We thank the reviewers for their thoughtful feedback and time. The reviewers agree on pioneering methodological novelty, commend the new research direction, clinical significance, and thorough evaluation.

(R1, R4) Clarity of method description: We use a cascading diffusion model approach. (1) generation of a low-resolution (1024x1024 pixels) WSI using the first of three CDMs. (2) results from the first sage are enhanced through overlapping patches of the generated low-resolution image as conditioning for the second CDM. This second model uses the spatial context provided by the first to generate higher-resolution images (also 1024x1024 pixels) for each patch’s center. These patches are then stitched together, taking into account the overlaps, to form a medium-resolution image of 6400x6400 pixels. The process is repeated with the third CDM to achieve a final, high-resolution synthetic WSI of 41,344x41,344 pixels. This method allows each stage of magnification to build upon the last, refining details and expanding the image size. Inpainting ensures seamless integration of patches, avoiding artifacts and ensuring that synthetic images are useful for both computational analysis and practical clinical applications. As explained in the caption of Figure 1 the blue box is the conditioning patch, the green box signifies the center patch that is generated and the red box shows the output of size 1024x1024 for each image. We will use colour font to highlight this in the caption.

(R4) downstream experiments/computational costs: Our method is particularly useful for niche domains where limited or no public data is available, thus kidney pathology is a prominent example in our work. We also integrate public datasets to a) show that our method scales to other domains and b) to foster reproducibility. To the best of our knowledge only very few works focus on large scale dependencies and we are the first to synthesize at WSI scale. Using synthetic patch data as augmentation has been evaluated in literature before. As stated in the introduction, our main aim is to make such data publicly available through synthesis and to enhance other data, e.g., for bias mitigation. This is essential, when downstream tasks depend on WSI-level assessment such as structural assessment in the kidney in contrast to, e.g., localized cell anomalies in cancer. We will clarify computational requirements in the camera ready version. Note, that synthesis only needs to be done once before, e.g., a synthetic dataset can be shared.
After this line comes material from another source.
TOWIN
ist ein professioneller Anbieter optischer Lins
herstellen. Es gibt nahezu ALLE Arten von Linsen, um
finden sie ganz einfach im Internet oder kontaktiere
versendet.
(R3, R4) expert validation: To the best of our knowledge our work is the first to show synthetic data that is essentially indistinguishable from real data for experts. At present, we only have access to kidney pathologists and will expand this evaluation in future, since human expert user studies need to be carefully balanced with the workload of rare experts. Note that the shortcut mechanism (R3) is extremely rare and cannot be used to reliably identify synthetic data at scale. We will clarify in the paper.
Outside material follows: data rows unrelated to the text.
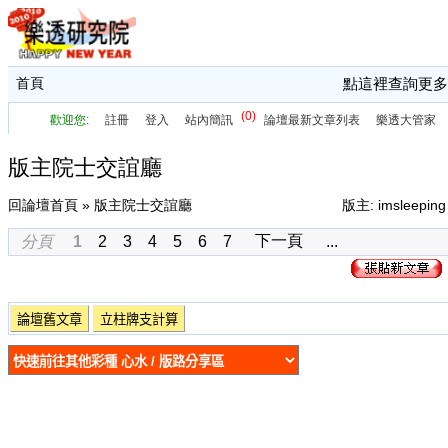
首頁
點這裡查詢更多
版主院士交誼廳
回論壇首頁
» 版主院士交誼廳
版主:
imsleeping
下一頁
分頁
1
2
3
4
5
6
7
...
論壇舊文章
立柱牌支計算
(R3, R4) usefulness of synthetic WSIs: Many patch-based pathology algorithms rely on “bags of patches” sourced from complete WSIs; therefore, synthesizing the entire WSI is crucial for providing realistic and structurally accurate training data. Furthermore, the generation of high-resolution WSIs mirrors clinical practice and can also be used for human training on top of data sharing, augmentation, and bias mitigation options as discussed above. We will discuss differences of large-mask synthesis (Aversa et al.) vs. whole WSI generation in the paper.
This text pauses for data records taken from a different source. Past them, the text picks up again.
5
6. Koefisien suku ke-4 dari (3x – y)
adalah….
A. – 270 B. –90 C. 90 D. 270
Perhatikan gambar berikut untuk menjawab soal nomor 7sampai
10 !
(R1) only a few examples: we evaluate on three different datasets and the supplement shows several visual examples. We will add more visual examples to the supplement in the final version.

(R3, R4) We will publish our code together with a synthetic dataset from our kidney data with the camera-ready paper as a public github repository.


Meta-review #1

Meta-review #2

    Based on the reviews and author feedback, I recommend accepting this paper. The reviewers collectively appreciate the methodological novelty of the Ultra-Resolution Cascaded Diffusion Models (URCDM) which generate high-fidelity, photorealistic histopathology images across multiple magnifications. While there are some concerns about the clarity of the method and limited experimental demonstrations, these issues are not severe enough to outweigh the benefits.